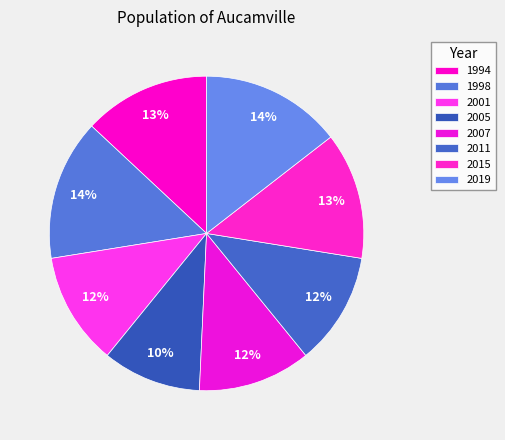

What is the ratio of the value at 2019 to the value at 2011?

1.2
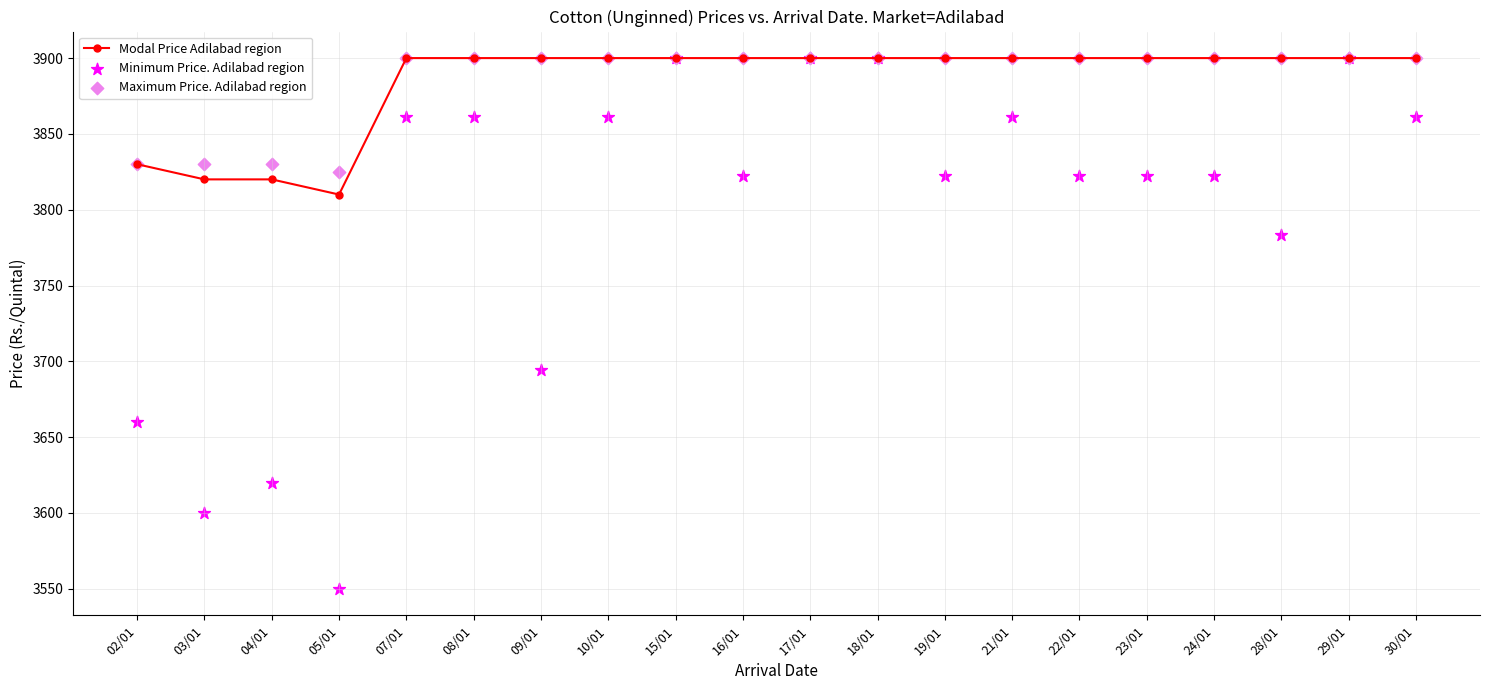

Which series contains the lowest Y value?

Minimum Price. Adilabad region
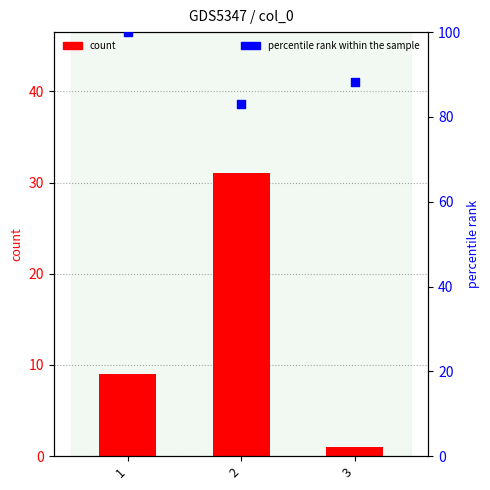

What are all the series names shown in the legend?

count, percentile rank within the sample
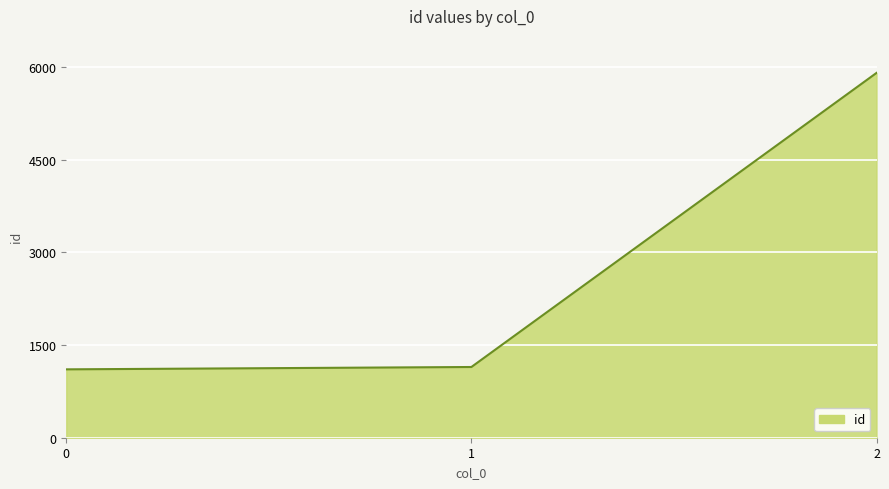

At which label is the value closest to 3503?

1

━━━━

Reproduce every line of the listing above word for word, leaving out the pictures.

> **Your response**:
What is the ratio of the value at 2019 to the value at 2011?

1.2

Which series contains the lowest Y value?

Minimum Price. Adilabad region

What are all the series names shown in the legend?

count, percentile rank within the sample

At which label is the value closest to 3503?

1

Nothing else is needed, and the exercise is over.